The latest to stand down is former minister of state Ciarán Cannon and it is something of a surprise.

It had widely been expected at Leinster House that there would be at least one more announcement of a sitting Fine Gael TD bowing out of politics.

However, Ciaran Cannon’s name was not among the names being mentioned.

The affable Galway East TD, who is a passionate cyclist, cited “a coarseness, a toxicity in politics” as part of the reason he was exiting.

He added: “At times it feels like it’s open season on you and your family. That’s not acceptable, nor indeed sustainable, if we want to have good people choosing politics as a career.”

However, that is precisely what Fine Gael strategists have to do, find maybe a dozen new candidates who have a realistic chance of holding those existing seats.

The last Fine Gael TD to announce he was leaving was Paul Kehoe, TD for Wexford since 2002, who has decades of experience at Cabinet.

His departure threw up some stark questions for the party.

Who will stand in the reduced Wexford constituency in the General Election and who will be the candidate in the new oddly named constituency of Wicklow-Wexford?

The departure of some Fine Gael councillors has made the job more difficult.

The party strategists also have to resolve similar problems posed by the departures of Richard Bruton in Dublin Bay North, Fergus O’Dowd in Louth, Brendan Griffin in Kerry, Charlie Flanagan in Laois-Offaly, Joe McHugh in Donegal, Michael Creed in Cork North West, David Stanton in Cork East, and John Paul Phelan in Carlow-Kilkenny.

That is not including former Dublin Bay South TD Eoghan Murphy who called time on his parliamentary career in April 2021.

Fine Gael leader Leo Varadkar is bullish when asked if he has any concerns about his depleted ranks.

He steadfastly maintains that his party prides itself on its ability to regenerate and, in the past, has pointed to Cllr James Geoghegan as a good example, contending he is highly likely to win back a seat for Fine Gael in Eoghan Murphy’s old stomping ground.

The Taoiseach dismissed any question that his party will struggle to identify similar candidates to carry the standard into the electoral battle.

Time will tell, but it is certainly going to be a challenge.

Fine Gael will be watching the results of the upcoming local elections very closely, which are due to be held on Friday 7 June.

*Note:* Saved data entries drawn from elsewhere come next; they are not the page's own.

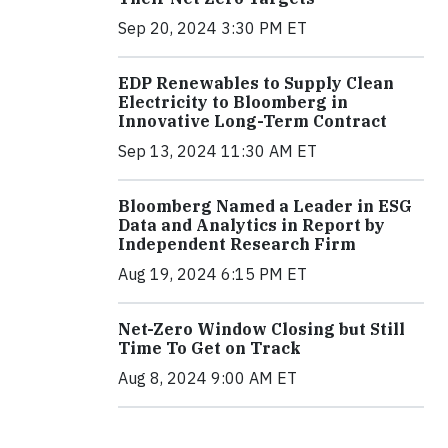
Sep 20, 2024 3:30 PM ET
EDP Renewables to Supply Clean
Electricity to Bloomberg in
Innovative Long-Term Contract
Sep 13, 2024 11:30 AM ET
Bloomberg Named a Leader in ESG
Data and Analytics in Report by
Independent Research Firm
Aug 19, 2024 6:15 PM ET
Net-Zero Window Closing but Still
Time To Get on Track
Aug 8, 2024 9:00 AM ET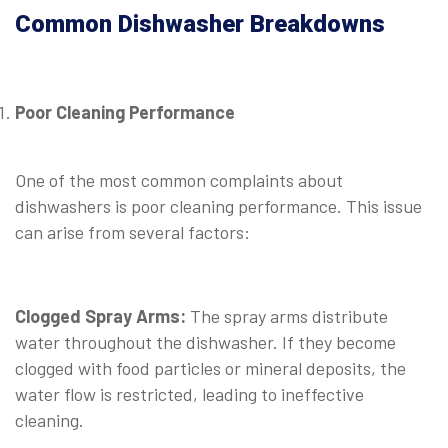
Common Dishwasher Breakdowns
Poor Cleaning Performance
⠀
One of the most common complaints about
dishwashers is poor cleaning performance. This issue
can arise from several factors:
⠀
Clogged Spray Arms:
The spray arms distribute
water throughout the dishwasher. If they become
clogged with food particles or mineral deposits, the
water flow is restricted, leading to ineffective
cleaning.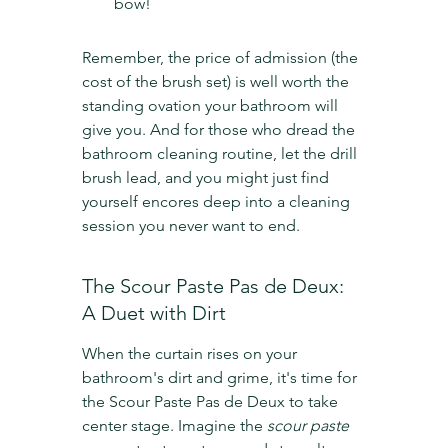
bow!
Remember, the price of admission (the 
cost of the brush set) is well worth the 
standing ovation your bathroom will 
give you. And for those who dread the 
bathroom cleaning routine, let the drill 
brush lead, and you might just find 
yourself encores deep into a cleaning 
session you never want to end.
The Scour Paste Pas de Deux: 
A Duet with Dirt
When the curtain rises on your 
bathroom's dirt and grime, it's time for 
the Scour Paste Pas de Deux to take 
center stage. Imagine the 
scour paste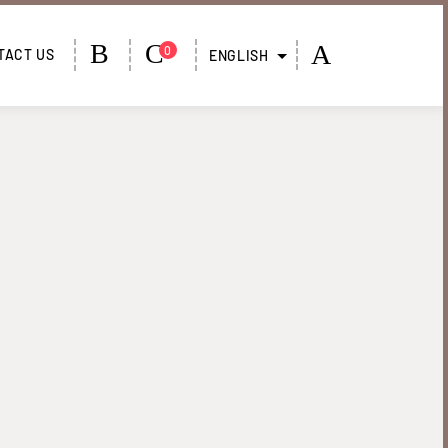
PANIER
MY
:
0
TACT US
ENGLISH
ACCOUNT
0,00
€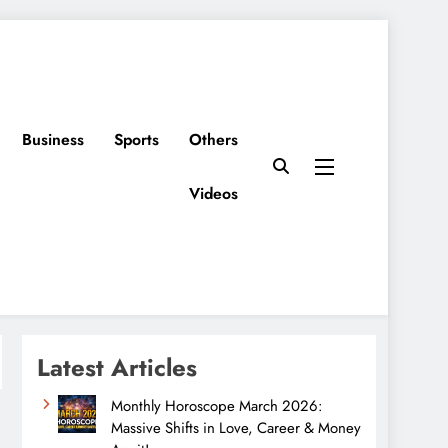
Business
Sports
Others
Videos
Latest Articles
Monthly Horoscope March 2026:
Massive Shifts in Love, Career & Money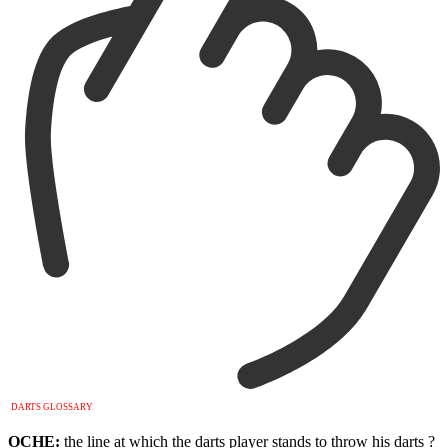
DARTS GLOSSARY
OCHE:
the line at which the darts player stands to throw his darts ?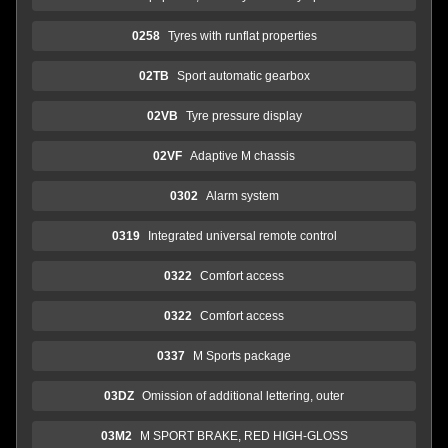
0258
Tyres with runflat properties
02TB
Sport automatic gearbox
02VB
Tyre pressure display
02VF
Adaptive M chassis
0302
Alarm system
0319
Integrated universal remote control
0322
Comfort access
0322
Comfort access
0337
M Sports package
03DZ
Omission of additional lettering, outer
03M2
M SPORT BRAKE, RED HIGH-GLOSS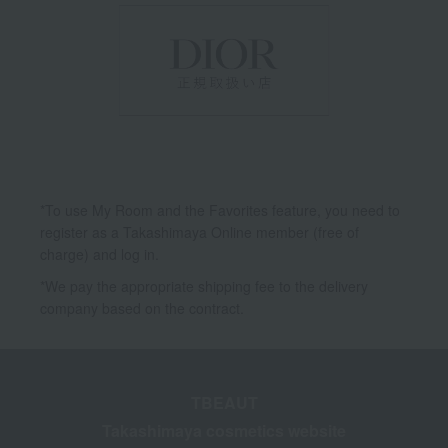
*To use My Room and the Favorites feature, you need to
register as a Takashimaya Online member (free of
charge) and log in.
*We pay the appropriate shipping fee to the delivery
company based on the contract.
TBEAUT
Takashimaya cosmetics website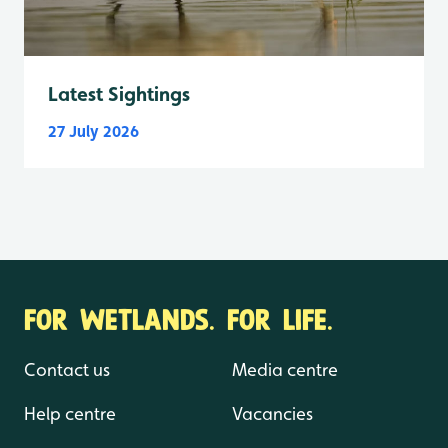
Latest Sightings
27 July 2026
FOR WETLANDS. FOR LIFE.
Contact us
Media centre
Help centre
Vacancies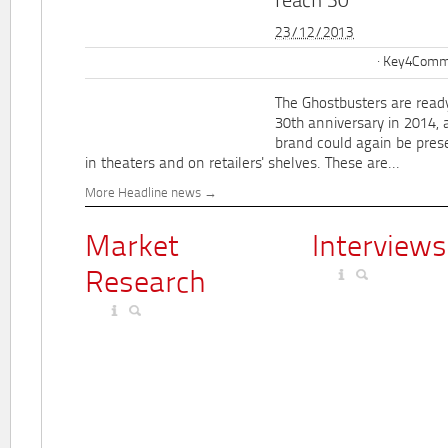
reach 30
23/12/2013
Key4Commu
The Ghostbusters are ready
30th anniversary in 2014, 
brand could again be pres
in theaters and on retailers' shelves. These are...
More Headline news
Market
Interviews
Research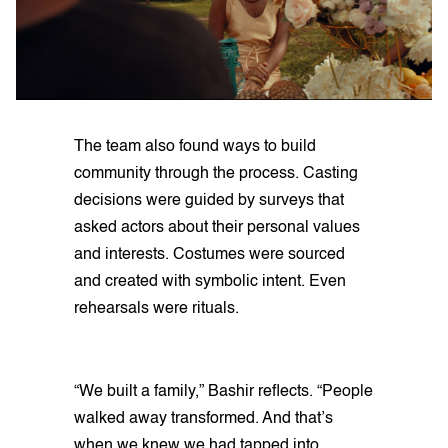
The team also found ways to build
community through the process. Casting
decisions were guided by surveys that
asked actors about their personal values
and interests. Costumes were sourced
and created with symbolic intent. Even
rehearsals were rituals.
“We built a family,” Bashir reflects. “People
walked away transformed. And that’s
when we knew we had tapped into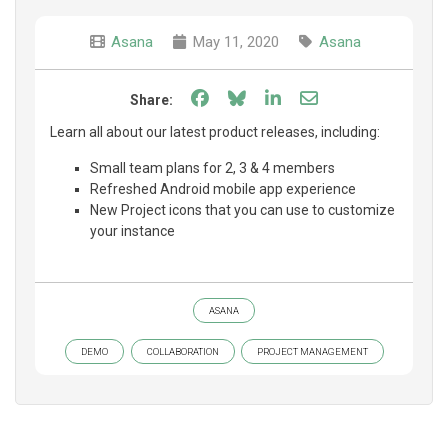
Asana
May 11, 2020
Asana
Share on Facebook
Share on Bluesky
Share on LinkedIn
Share through e
Share:
Learn all about our latest product releases, including:
Small team plans for 2, 3 & 4 members
Refreshed Android mobile app experience
New Project icons that you can use to customize
your instance
ASANA
DEMO
COLLABORATION
PROJECT MANAGEMENT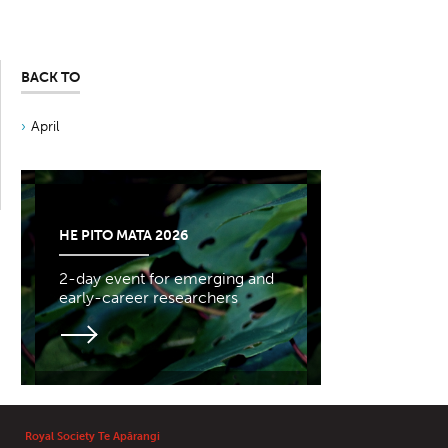
BACK TO
April
HE PITO MATA 2026
2-day event for emerging and
early-career researchers
Royal Society Te Apārangi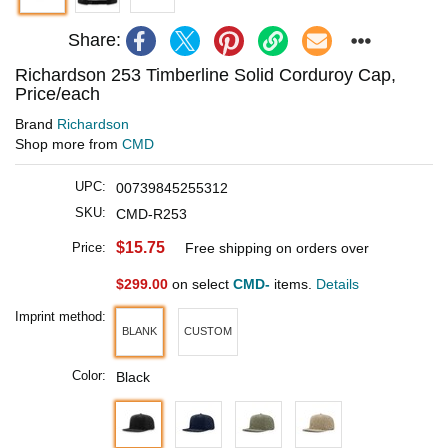
Share:
Richardson 253 Timberline Solid Corduroy Cap,
Price/each
Brand
Richardson
Shop more from
CMD
UPC:
00739845255312
SKU:
CMD-R253
$15.75
Price:
Free shipping on orders over
$299.00
on select
CMD-
items.
Details
Imprint method:
BLANK
CUSTOM
Color:
Black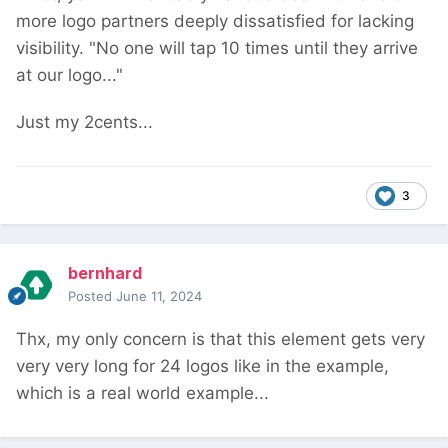
more logo partners deeply dissatisfied for lacking
visibility. "No one will tap 10 times until they arrive
at our logo..."
Just my 2cents...
3
bernhard
Posted
June 11, 2024
Thx, my only concern is that this element gets very
very very long for 24 logos like in the example,
which is a real world example...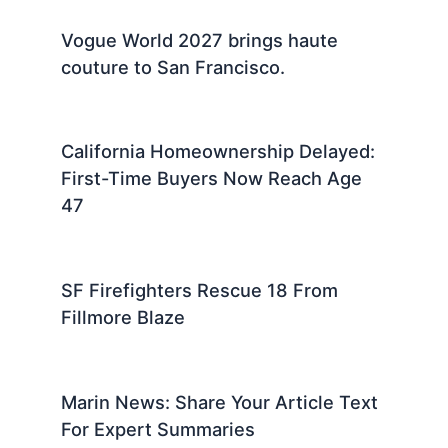
Vogue World 2027 brings haute
couture to San Francisco.
California Homeownership Delayed:
First-Time Buyers Now Reach Age
47
SF Firefighters Rescue 18 From
Fillmore Blaze
Marin News: Share Your Article Text
For Expert Summaries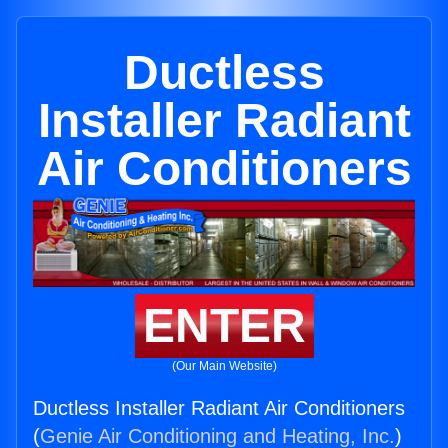
Ductless
Installer Radiant
Air Conditioners
ENTER
(Our Main Website)
Ductless Installer Radiant Air Conditioners
(
Genie Air Conditioning and Heating, Inc.
)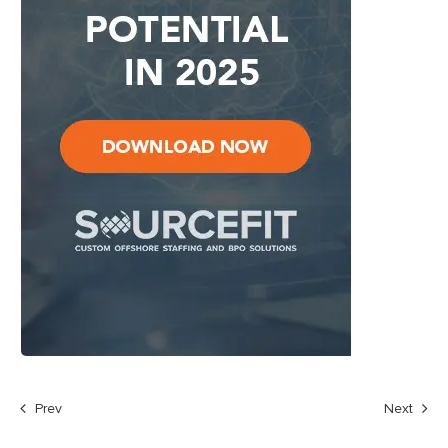
Prev
Next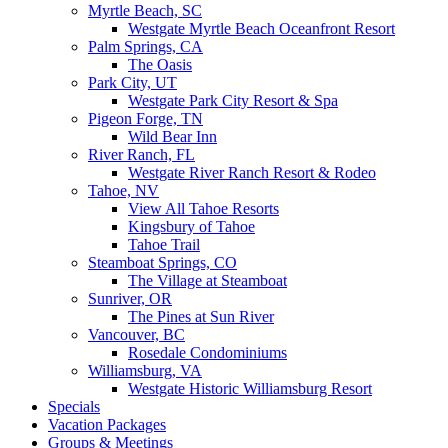
Myrtle Beach, SC
Westgate Myrtle Beach Oceanfront Resort
Palm Springs, CA
The Oasis
Park City, UT
Westgate Park City Resort & Spa
Pigeon Forge, TN
Wild Bear Inn
River Ranch, FL
Westgate River Ranch Resort & Rodeo
Tahoe, NV
View All Tahoe Resorts
Kingsbury of Tahoe
Tahoe Trail
Steamboat Springs, CO
The Village at Steamboat
Sunriver, OR
The Pines at Sun River
Vancouver, BC
Rosedale Condominiums
Williamsburg, VA
Westgate Historic Williamsburg Resort
Specials
Vacation Packages
Groups & Meetings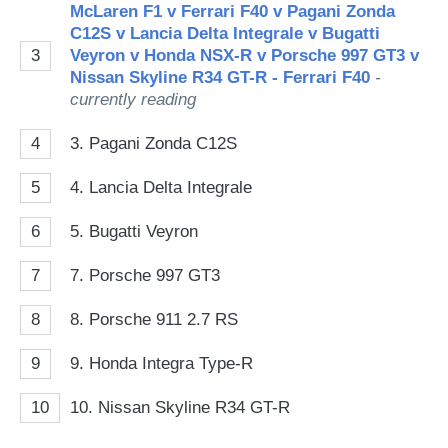
McLaren F1 v Ferrari F40 v Pagani Zonda
C12S v Lancia Delta Integrale v Bugatti
3
Veyron v Honda NSX-R v Porsche 997 GT3 v
Nissan Skyline R34 GT-R - Ferrari F40
-
currently reading
4
3. Pagani Zonda C12S
5
4. Lancia Delta Integrale
6
5. Bugatti Veyron
7
7. Porsche 997 GT3
8
8. Porsche 911 2.7 RS
9
9. Honda Integra Type-R
10
10. Nissan Skyline R34 GT-R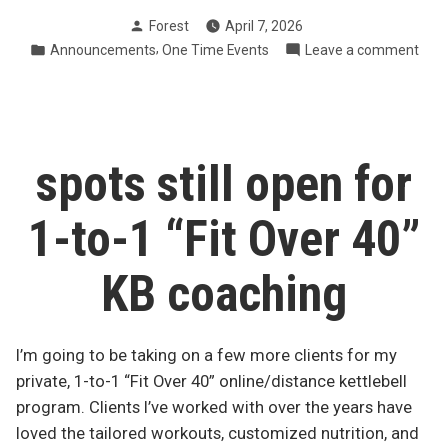
spots:
Posted
Forest
April 7, 2026
Mindful
by
Posted
,
on
Announcements
One Time Events
Leave a comment
Eating
in
12
Reset
spot
(starts
Mind
next
Eati
Rese
Friday)”
spots still open for
(star
next
1-to-1 “Fit Over 40”
Frid
KB coaching
I’m going to be taking on a few more clients for my
private, 1-to-1 “Fit Over 40” online/distance kettlebell
program. Clients I’ve worked with over the years have
loved the tailored workouts, customized nutrition, and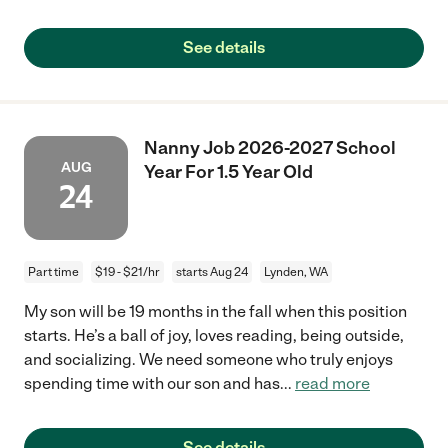
See details
Nanny Job 2026-2027 School
AUG
Year For 1.5 Year Old
24
Part time
$19 - $21/hr
starts Aug 24
Lynden, WA
My son will be 19 months in the fall when this position
starts. He’s a ball of joy, loves reading, being outside,
and socializing. We need someone who truly enjoys
spending time with our son and has
...
read more
See details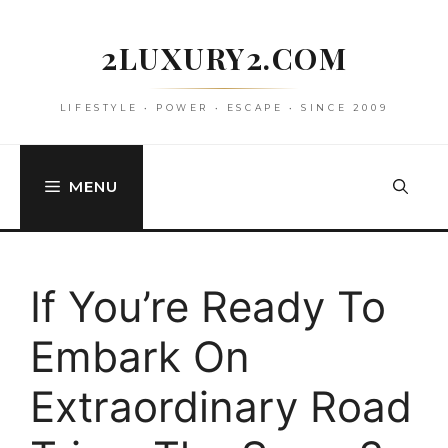
Skip
to
2LUXURY2.COM
content
LIFESTYLE • POWER • ESCAPE • SINCE 2009
MENU
If You’re Ready To
Embark On
Extraordinary Road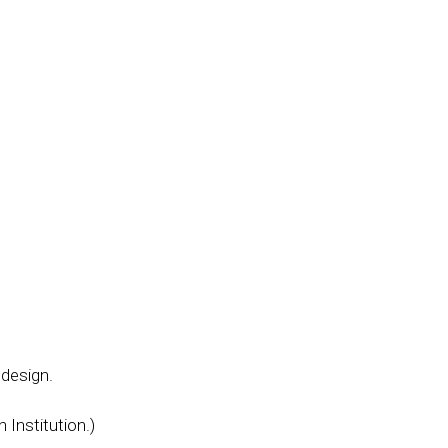
 design.
 Institution.)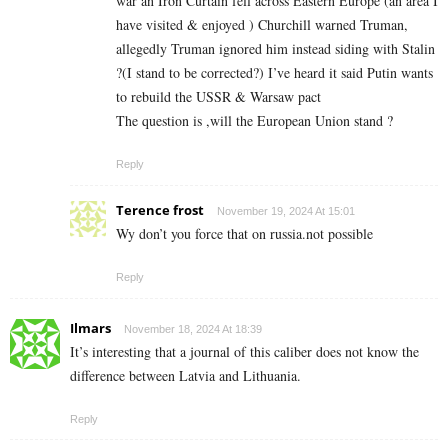
war an Iron Curtain fell across Eastern Europe (an area I
have visited & enjoyed ) Churchill warned Truman,
allegedly Truman ignored him instead siding with Stalin
?(I stand to be corrected?) I’ve heard it said Putin wants
to rebuild the USSR & Warsaw pact
The question is ,will the European Union stand ?
Reply
Terence frost
November 19, 2024 At 15:01
Wy don’t you force that on russia.not possible
Reply
Ilmars
November 18, 2024 At 18:39
It’s interesting that a journal of this caliber does not know the
difference between Latvia and Lithuania.
Reply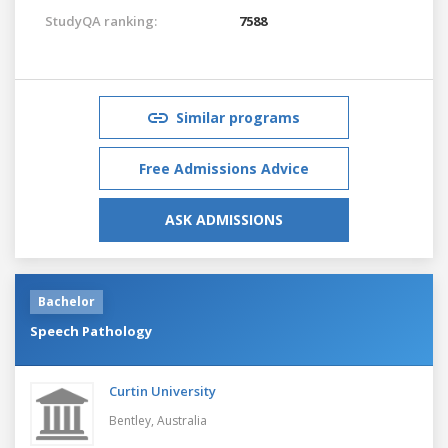
StudyQA ranking:
7588
Similar programs
Free Admissions Advice
ASK ADMISSIONS
Bachelor
Speech Pathology
Curtin University
Bentley,
Australia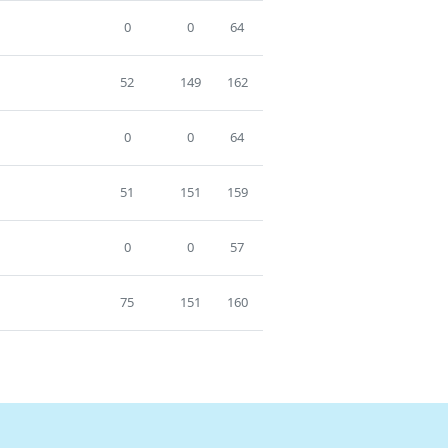
0
0
64
52
149
162
0
0
64
51
151
159
0
0
57
75
151
160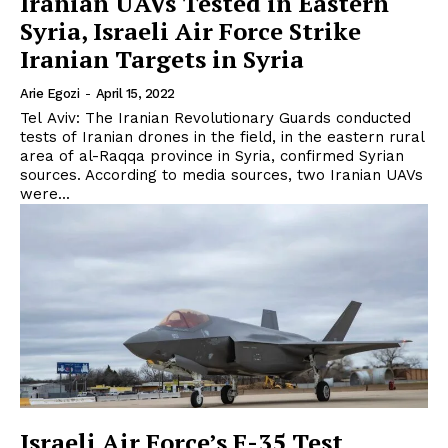
Iranian UAVs Tested in Eastern
Syria, Israeli Air Force Strike
Iranian Targets in Syria
Arie Egozi
-
April 15, 2022
Tel Aviv: The Iranian Revolutionary Guards conducted
tests of Iranian drones in the field, in the eastern rural
area of al-Raqqa province in Syria, confirmed Syrian
sources. According to media sources, two Iranian UAVs
were...
Israeli Air Force’s F-35 Test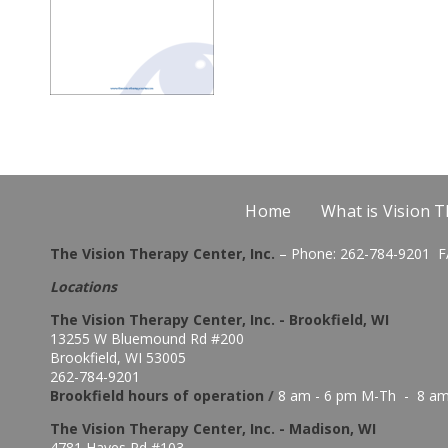
Home
What is Vision 
The Vision Therapy Center, Inc.
– Phone: 262-784-9201 F
Locations
The Vision Therapy Center, Inc. - Brookfield, WI
13255 W Bluemound Rd #200
Brookfield, WI 53005
262-784-9201
Brookfield hours of o
peration
/
8 am - 6 pm M-Th - 8 am
The Vision Therapy Center, Inc. - Madison, WI
4781 Hayes Rd #103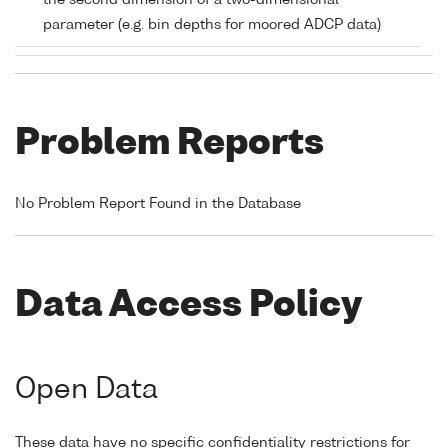
the second dimension of a two-dimensional
parameter (e.g. bin depths for moored ADCP data)
Problem Reports
No Problem Report Found in the Database
Data Access Policy
Open Data
These data have no specific confidentiality restrictions for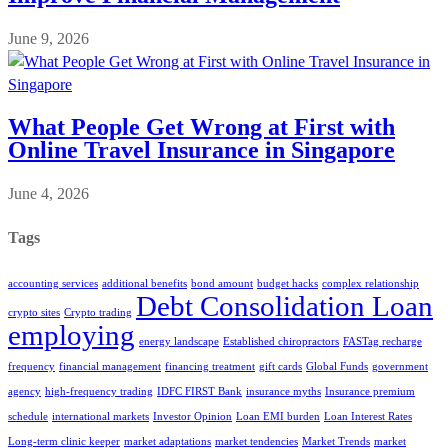
June 9, 2026
What People Get Wrong at First with
Online Travel Insurance in Singapore
June 4, 2026
Tags
accounting services
additional benefits
bond amount
budget hacks
complex relationship
Debt Consolidation Loan
crypto sites
Crypto trading
employing
energy landscape
Established chiropractors
FASTag recharge
frequency
financial management
financing treatment
gift cards
Global Funds
government
agency
high-frequency trading
IDFC FIRST Bank
insurance myths
Insurance premium
schedule
international markets
Investor Opinion
Loan EMI burden
Loan Interest Rates
Long-term clinic keeper
market adaptations
market tendencies
Market Trends
market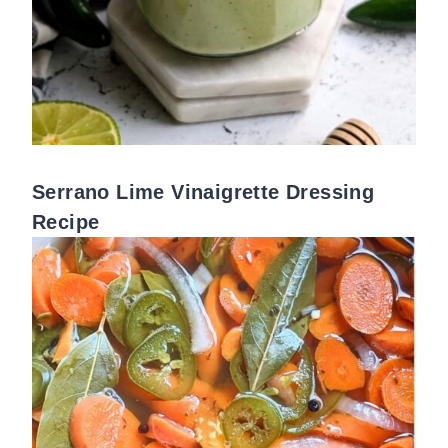
Serrano Lime Vinaigrette Dressing
Recipe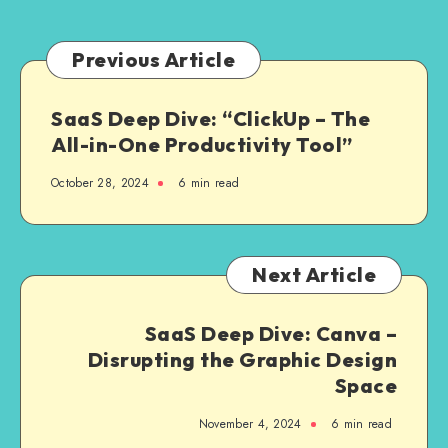
Allowed
to
Connect”
Previous Article
in
Laravel
SaaS Deep Dive: “ClickUp – The
All-in-One Productivity Tool”
October 28, 2024
6 min read
Next Article
SaaS Deep Dive: Canva –
Disrupting the Graphic Design
Space
November 4, 2024
6 min read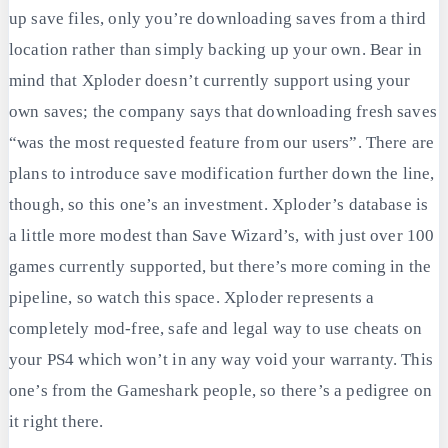
up save files, only you’re downloading saves from a third
location rather than simply backing up your own. Bear in
mind that Xploder doesn’t currently support using your
own saves; the company says that downloading fresh saves
“was the most requested feature from our users”. There are
plans to introduce save modification further down the line,
though, so this one’s an investment. Xploder’s database is
a little more modest than Save Wizard’s, with just over 100
games currently supported, but there’s more coming in the
pipeline, so watch this space. Xploder represents a
completely mod-free, safe and legal way to use cheats on
your PS4 which won’t in any way void your warranty. This
one’s from the Gameshark people, so there’s a pedigree on
it right there.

It should not just give the party a sense of its electoral standing but also who its future General Election candidates might be.

Fine Gael sources suggest a slew of new candidates in the General Election could give the party a revamped look, despite spending more than a decade in Government.

Yet it is a tall order to repeat the trick maybe a dozen times and party strategists will not need reminding that Fine Gael lost 12 seats in the 2020 General Election and were left with just 35, behind both Fianna Fáil and Sinn Féin.